Parlamentarier von SPD, Grünen und Linker fordern vom Senat ein juristisches Gutachten. Knackpunkt: Rechtssicherheit hinsichtlich konkurrierender Bundesgesetze. Von Christian Latz

Wiederbelebung des totgesagten Kleingartenschutzgesetzes? Rot-Grün-Rot startet neuen Versuch, um Schrebergärten zu retten
Lauben, wie hier in der Kolonie Rehberge, können wieder Hoffnung schöpfen auf ein Kleingartenschutzgesetz. Foto: Imago/Müller-Staufenberg

Gibt’s nochmal Hoffnung für Laubenpieper? Das angedachte Kleingartenschutzgesetz schien wegen rechtlicher Zweifel schon so tot wie der Rasen nach dem letzten Dürre-Sommer.

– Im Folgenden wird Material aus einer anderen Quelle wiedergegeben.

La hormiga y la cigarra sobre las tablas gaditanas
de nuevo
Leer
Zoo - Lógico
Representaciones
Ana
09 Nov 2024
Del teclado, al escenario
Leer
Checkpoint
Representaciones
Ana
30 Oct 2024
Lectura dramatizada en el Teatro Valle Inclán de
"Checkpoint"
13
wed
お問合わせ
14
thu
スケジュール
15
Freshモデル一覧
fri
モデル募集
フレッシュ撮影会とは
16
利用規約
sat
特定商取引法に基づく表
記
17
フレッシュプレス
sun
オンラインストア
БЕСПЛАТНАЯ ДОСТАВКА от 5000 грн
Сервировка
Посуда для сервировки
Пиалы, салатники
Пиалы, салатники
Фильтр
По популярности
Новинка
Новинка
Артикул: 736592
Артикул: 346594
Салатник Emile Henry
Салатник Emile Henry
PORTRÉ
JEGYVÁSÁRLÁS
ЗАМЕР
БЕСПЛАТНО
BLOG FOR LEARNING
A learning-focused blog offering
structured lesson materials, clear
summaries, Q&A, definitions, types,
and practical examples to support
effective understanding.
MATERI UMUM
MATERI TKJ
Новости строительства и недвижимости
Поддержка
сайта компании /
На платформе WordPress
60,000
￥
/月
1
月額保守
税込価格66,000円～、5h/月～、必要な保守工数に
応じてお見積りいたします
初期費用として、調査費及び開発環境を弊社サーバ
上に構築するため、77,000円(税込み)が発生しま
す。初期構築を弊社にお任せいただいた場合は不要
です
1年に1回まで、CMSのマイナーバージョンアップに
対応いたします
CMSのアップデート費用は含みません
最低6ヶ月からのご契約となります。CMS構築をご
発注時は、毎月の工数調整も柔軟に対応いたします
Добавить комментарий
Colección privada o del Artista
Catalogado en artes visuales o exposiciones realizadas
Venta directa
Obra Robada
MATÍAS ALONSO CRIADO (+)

Jetzt versucht die rot-grün-rote Koalition einen neuen Anlauf. Die Parlamentarier von SPD, Grüne und Linke fordern den Senat auf, „mithilfe von externer juristischer Expertise ein Gutachten zu erstellen“, das herausfinden soll, wie ein solches Gesetz zum Schutz der Kleingartenflächen „rechtssicher umgesetzt werden kann, ohne in die konkurrierende Gesetzgebung des Bundes einzugreifen“, heißt es in einem Antrag, der dem Checkpoint vorliegt. Denn das ist der große Haken, weswegen schon in der letzten Legislaturperiode der Senat das zarte Pflänzchen Hoffnung der Abgeordneten und Gärtner vertrocknen ließ. Ob ein Blick von außen über den Gartenzaun daran etwas ändert? Oder ist die Sache nur als Sofort-Dünger für den Wahlkampf gedacht? Eine tote Blume wird jedenfalls auch mit extra Wässern nicht mehr lebendig.